En fonction de leur catégorie, les acheteurs potentiels auront différents profils et différentes attentes :

Le primo-accédant est par définition non propriétaire, il n’a donc aucun bien à vendre pour pouvoir financer son achat.

Il dispose d’un apport généralement faible. Ce qui le contrain à se contenter de petites surfaces ou à ne pas pouvoir acheter du tout.

Changement de résidence principale !

Parmi les acheteurs qui désirent changer de résidence principale, il existe deux types distincts : ceux qui souhaitent acheter d’abord en souscrivant un prêt relais et ceux qui attendent de vendre leur ancien logement avant d’en acheter un autre.

 Les banques, échaudées par les blocages actuels des prêts relais, limiteront fortement les sommes prêtées aux premiers. Et les seconds seront contraints de revoir leur budget achat à la baisse au fur et à mesure que l’immobilier baisse et qu’ils devront diminuer leur espoir de prix de vente de leur ancien logement.

Achat de résidence secondaire.

Ils se concentrent sur des zones touristiques (notamment la Côte d’Azur) et ne visent que des biens de qualité, généralement de belles maisons.

Étant donné le coût que représente un nouvel achat immobilier et dans un contexte de crise économique, peu de ménage peuvent se permettre de réaliser ce type de transaction actuellement.

En effet, les achats plaisirs sont les premiers à pâtir de la crise et du resserrement des budgets.

Acheter pour louer.

Les investisseurs, eux, recherchent les meilleurs rendements. Ils ne s’intéresseront donc qu’à des biens ayant une bonne valeur locative et dans un secteur géographique dynamique et pourvoyeur de locataires sérieux.
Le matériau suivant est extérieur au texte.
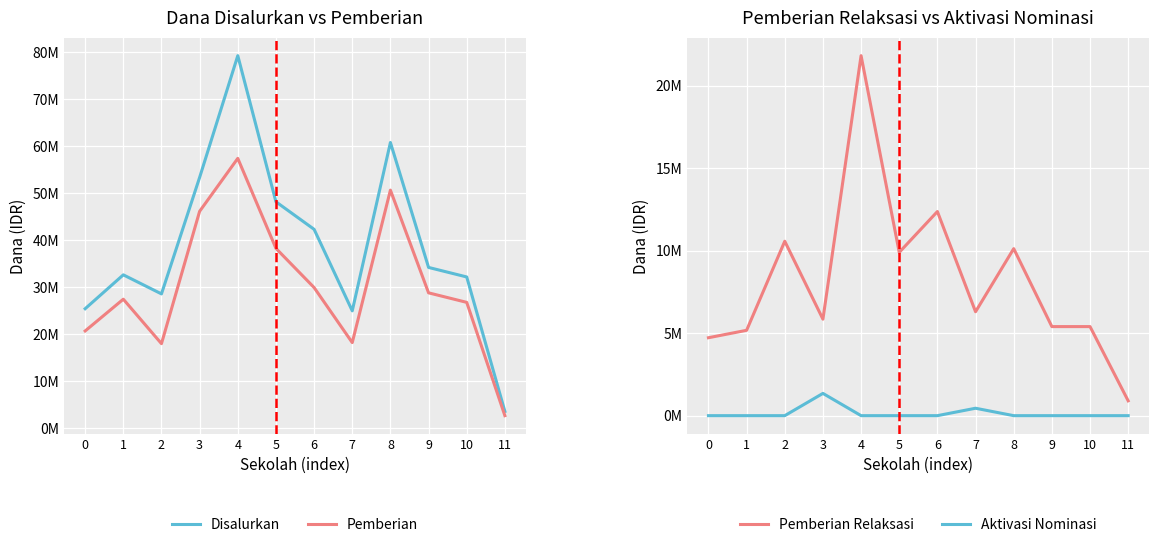

Is it true that Disalurkan equals 79200000 at 4?

True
Par exemple, tous les secteurs inondés de biens en Robien ou Scellier n’ont plus d’intérêt pour un investissement locatif tant l’offre de location est supérieure à la demande.

Le Crédit Foncier a recensé 60 villes où l’investissement locatif est à éviter. Ce sont des éléments que les investisseurs prennent en compte avant d’acheter pour louer.

Toutes les catégories d’acquéreurs potentiels ont un point commun : les conditions du marché immobilier et de l’économie les poussent à annuler ou à différer leur projet d’achat.

Un vendeur doit donc s’adapter à ces conditions pour réussir, malgré tout, à vendre sa maison ou son appartement.